Beyond Chunni, there are still people who are stranded by the floods or who have preferred to stay in their villages despite the floods. How can you help them?
"The leader of the Mushahar, Sardas, and Althaf, three low cast communities, asked us to help these people. They were stuck on scattered pieces of dry land beyond Chunni. Their villages had been flooded but were not accessible by boat because the water was too shallow. Between 10 to 15 men came to the camp, they had walked through water, sometimes waist-deep, for four to five kilometres to a point where the army boats could give them a lift to the camps. "They brought the relief material for their community, for around 250 families and walked to their villages with the bundles on their heads. The relief went to those who were too weak to walk through the water and come to the camp. We have explored until Chatapur, beyond Chunni, and want to explore further beyond to help people. Access is very difficult, so we are trying to find a way, either by boat or land to reach them."
Now that the water is receding will access to victims be easier?

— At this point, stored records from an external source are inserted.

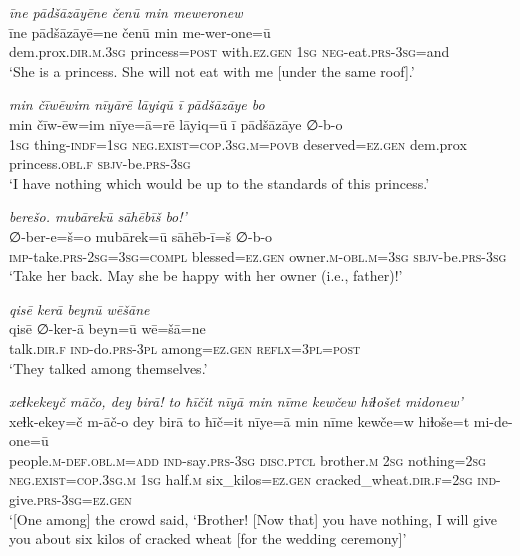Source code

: \ea \label{ZP.104}
\textit{īne pādšāzāyēne čenū min meweronew} \\ 
\gll īne pādšāzāyē=ne čenū min me-wer-one=ū \\ 
 dem.prox\textsc{.dir}\textsc{.m}\textsc{.3sg} princess\textsc{=\textsc{post}} with\textsc{.ez.gen} \textsc{1sg} \textsc{neg-}eat\textsc{.prs}\textsc{-3sg}=and \\ 
\glt `She is a princess. She will not eat with me [under the same roof].'
\z 
 
\ea \label{ZP.105}
\textit{min čīwēwim nīyārē lāyiqū ī pādšāzāye bo} \\ 
\gll min čīw-ēw=im nīye=ā=rē lāyiq=ū ī pādšāzāye ∅-b-o \\ 
 \textsc{1sg} thing\textsc{-indf}\textsc{=\textsc{1sg}} \textsc{\textsc{neg.}exist}\textsc{=cop}\textsc{.3sg}\textsc{.m}\textsc{=\textsc{povb}} deserved\textsc{\textsc{=ez.gen}} dem.prox princess\textsc{.obl}\textsc{.f} \textsc{sbjv-}be\textsc{.prs}\textsc{-3sg} \\ 
\glt `I have nothing which would be up to the standards of this princess.'
\z 
 
\ea \label{ZP.106}
\textit{berešo. mubārekū sāhēbīš bo!’} \\ 
\gll ∅-ber-e=š=o mubārek=ū sāhēb-ī=š ∅-b-o \\ 
 \textsc{imp-}take\textsc{.prs}-\textsc{2sg}\textsc{=3sg}\textsc{=compl} blessed\textsc{\textsc{=ez.gen}} owner\textsc{.m}\textsc{-obl}\textsc{.m}\textsc{=3sg} \textsc{sbjv-}be\textsc{.prs}\textsc{-3sg} \\ 
\glt `Take her back. May she be happy with her owner (i.e., father)!'
\z 
 
\ea \label{ZP.114}
\textit{qisē kerā beynū wēšāne} \\ 
\gll qisē ∅-ker-ā beyn=ū wē=šā=ne \\ 
 talk\textsc{.dir}\textsc{.f} \textsc{ind-}do\textsc{.prs}\textsc{-3pl} among\textsc{\textsc{=ez.gen}} \textsc{reflx}\textsc{=3pl}\textsc{=\textsc{post}} \\ 
\glt `They talked among themselves.'
\z 
 
\ea \label{ZP.118}
\textit{xeɫkekeyč māčo, dey birā! to ħīčit nīyā min nīme kewčew hiɫošet midonew’} \\ 
\gll xeɫk-ekey=č m-āč-o dey birā to ħīč=it nīye=ā min nīme kewče=w hiɫoše=t mi-de-one=ū \\ 
 people\textsc{.m}\textsc{-def}\textsc{.obl}\textsc{.m}\textsc{=add} \textsc{ind-}say\textsc{.prs}\textsc{-3sg} \textsc{disc.ptcl} brother\textsc{.m} \textsc{2sg} nothing\textsc{=\textsc{2sg}} \textsc{\textsc{neg.}exist}\textsc{=cop}\textsc{.3sg}\textsc{.m} \textsc{1sg} half\textsc{.m} six\_kilos\textsc{\textsc{=ez.gen}} cracked\_wheat\textsc{.dir}\textsc{.f}\textsc{=\textsc{2sg}} \textsc{ind-}give\textsc{.prs}\textsc{-3sg}\textsc{\textsc{=ez.gen}} \\ 
\glt `[One among] the crowd said, ‘Brother! [Now that] you have nothing, I will give you about six kilos of cracked wheat [for the wedding ceremony]'
\z 
 
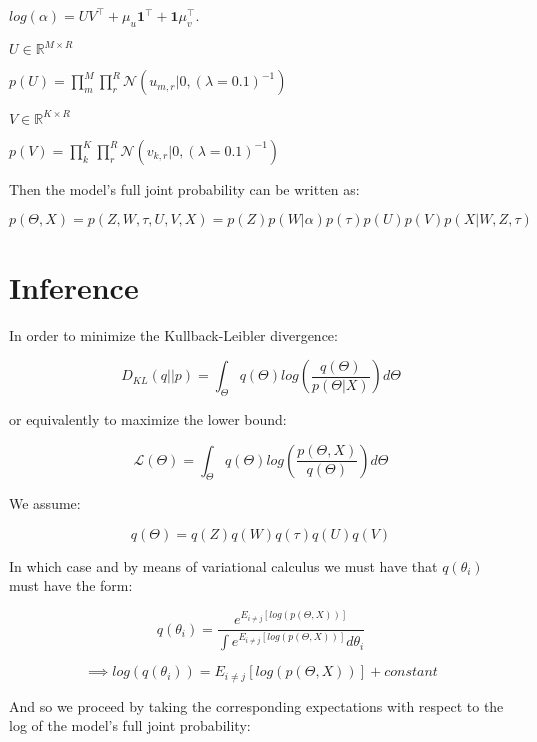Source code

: \documentclass{article}
\begin{document}
\begin{description}
	\begin{description}
	\item$log(\alpha) = UV^\intercal + \mu_u \textbf{1}^\intercal + \textbf{1}\mu_v^\intercal$.
	\end{description}

\item $U \in \mathbb{R}^{M \times R}$
	\begin{description}
	\item $p(U) = \prod_m^M{\prod_r^R{\mathcal{N}(u_{m,r}|0, (\lambda=0.1)^{-1})}}$
	\end{description}
\item $V \in \mathbb{R}^{K \times R}$
	\begin{description}
	\item $p(V) = \prod_k^K{\prod_r^R{\mathcal{N}(v_{k,r}|0, (\lambda=0.1)^{-1})}}$
	\end{description}

\end{description}

\bigskip

Then the model's full joint probability can be written as:

$$p(\Theta,X) = p(Z,W,\tau,U,V,X) = p(Z)p(W|\alpha)p(\tau)p(U)p(V)p(X|W,Z,\tau)$$

\section*{Inference}

In order to minimize the Kullback-Leibler divergence:

$$D_{KL}(q||p) = \int_\Theta{q(\Theta)log(\frac{q(\Theta)}{p(\Theta|X)})d\Theta}$$

or equivalently to maximize the lower bound:

$$\mathcal{L}(\Theta) = \int_\Theta{q(\Theta)log(\frac{p(\Theta,X)}{q(\Theta)})d\Theta}$$

We assume:

$$q(\Theta) = q(Z)q(W)q(\tau)q(U)q(V)$$

In which case and by means of variational calculus we must have that $q(\theta_i)$ must have the form:

$$q(\theta_i) = \frac{e^{E_{i\neq j}[log(p(\Theta,X))]}}{\int{e^{E_{i\neq j}[log(p(\Theta,X))]}d\theta_i}}$$

$$\implies log(q(\theta_i)) = E_{i\neq j}[log(p(\Theta,X))] + constant$$

\bigskip

And so we proceed by taking the corresponding expectations with respect to the log of the model's full joint probability:
\end{document}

"Yes, hopefully, but we've also had to face other problems. Several times there were roadblocks on the way organised by people and we had to take a longer route. One time on the way to Chunni, people from another camp, less affected by the flood, tried to divert aid. They climbed onto the roof of the vehicle trying to take what we had, thinking it was food. But it was only medicines and after two hours they finally cooperated and let us go."
"Another time, while we were in the middle of distribution with the displaced in Chunni, a crowd of people from a village, which had not been affected by the floods, gathered and demanded coupons to receive the aid as well. People in Bihar are very poor. Some were very aggressive and a big fight began between the displaced and the villagers. The distribution team could not control the crowd and had to move to another place of the camp and had to wait for two to three hours for distribution. "We hope that these incidents will not occur again because of the increasing acceptance and trust in the work of MSF among the local leaders and the public, and we will be able to continue to reach the people who most need the aid."